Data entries

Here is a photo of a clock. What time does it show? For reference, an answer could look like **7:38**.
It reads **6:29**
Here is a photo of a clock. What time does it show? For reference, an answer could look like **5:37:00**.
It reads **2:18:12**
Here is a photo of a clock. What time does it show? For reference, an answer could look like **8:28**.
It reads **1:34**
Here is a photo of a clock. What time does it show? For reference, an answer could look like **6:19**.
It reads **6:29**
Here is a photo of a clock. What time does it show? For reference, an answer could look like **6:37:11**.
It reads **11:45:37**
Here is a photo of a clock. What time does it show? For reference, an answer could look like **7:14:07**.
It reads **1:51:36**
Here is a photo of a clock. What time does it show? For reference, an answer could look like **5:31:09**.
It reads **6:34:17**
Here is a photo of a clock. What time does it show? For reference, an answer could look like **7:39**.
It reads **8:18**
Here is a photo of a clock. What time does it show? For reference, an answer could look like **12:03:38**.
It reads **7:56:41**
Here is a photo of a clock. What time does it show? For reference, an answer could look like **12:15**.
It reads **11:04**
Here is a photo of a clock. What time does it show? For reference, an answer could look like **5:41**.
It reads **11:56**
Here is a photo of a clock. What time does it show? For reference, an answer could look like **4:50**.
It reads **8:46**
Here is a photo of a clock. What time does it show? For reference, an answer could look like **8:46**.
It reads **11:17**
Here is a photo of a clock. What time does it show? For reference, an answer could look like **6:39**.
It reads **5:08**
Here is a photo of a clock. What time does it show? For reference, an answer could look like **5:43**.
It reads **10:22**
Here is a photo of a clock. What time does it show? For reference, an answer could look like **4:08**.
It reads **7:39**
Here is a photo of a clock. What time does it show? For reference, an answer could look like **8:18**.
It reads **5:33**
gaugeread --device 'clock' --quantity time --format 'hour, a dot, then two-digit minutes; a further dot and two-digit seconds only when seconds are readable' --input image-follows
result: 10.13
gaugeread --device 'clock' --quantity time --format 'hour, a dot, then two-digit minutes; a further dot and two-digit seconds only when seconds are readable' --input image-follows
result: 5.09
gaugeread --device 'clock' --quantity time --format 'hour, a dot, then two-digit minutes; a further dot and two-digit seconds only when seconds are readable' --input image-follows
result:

▶ _Set task_: Write out every line of the records above as a numbered list, leaving out any blank lines.

▶ _Problem solution_:
1. Here is a photo of a clock. What time does it show? For reference, an answer could look like **7:38**.
2. It reads **6:29**
3. Here is a photo of a clock. What time does it show? For reference, an answer could look like **5:37:00**.
4. It reads **2:18:12**
5. Here is a photo of a clock. What time does it show? For reference, an answer could look like **8:28**.
6. It reads **1:34**
7. Here is a photo of a clock. What time does it show? For reference, an answer could look like **6:19**.
8. It reads **6:29**
9. Here is a photo of a clock. What time does it show? For reference, an answer could look like **6:37:11**.
10. It reads **11:45:37**
11. Here is a photo of a clock. What time does it show? For reference, an answer could look like **7:14:07**.
12. It reads **1:51:36**
13. Here is a photo of a clock. What time does it show? For reference, an answer could look like **5:31:09**.
14. It reads **6:34:17**
15. Here is a photo of a clock. What time does it show? For reference, an answer could look like **7:39**.
16. It reads **8:18**
17. Here is a photo of a clock. What time does it show? For reference, an answer could look like **12:03:38**.
18. It reads **7:56:41**
19. Here is a photo of a clock. What time does it show? For reference, an answer could look like **12:15**.
20. It reads **11:04**
21. Here is a photo of a clock. What time does it show? For reference, an answer could look like **5:41**.
22. It reads **11:56**
23. Here is a photo of a clock. What time does it show? For reference, an answer could look like **4:50**.
24. It reads **8:46**
25. Here is a photo of a clock. What time does it show? For reference, an answer could look like **8:46**.
26. It reads **11:17**
27. Here is a photo of a clock. What time does it show? For reference, an answer could look like **6:39**.
28. It reads **5:08**
29. Here is a photo of a clock. What time does it show? For reference, an answer could look like **5:43**.
30. It reads **10:22**
31. Here is a photo of a clock. What time does it show? For reference, an answer could look like **4:08**.
32. It reads **7:39**
33. Here is a photo of a clock. What time does it show? For reference, an answer could look like **8:18**.
34. It reads **5:33**
35. gaugeread --device 'clock' --quantity time --format 'hour, a dot, then two-digit minutes; a further dot and two-digit seconds only when seconds are readable' --input image-follows
36. result: 10.13
37. gaugeread --device 'clock' --quantity time --format 'hour, a dot, then two-digit minutes; a further dot and two-digit seconds only when seconds are readable' --input image-follows
38. result: 5.09
39. gaugeread --device 'clock' --quantity time --format 'hour, a dot, then two-digit minutes; a further dot and two-digit seconds only when seconds are readable' --input image-follows
40. result:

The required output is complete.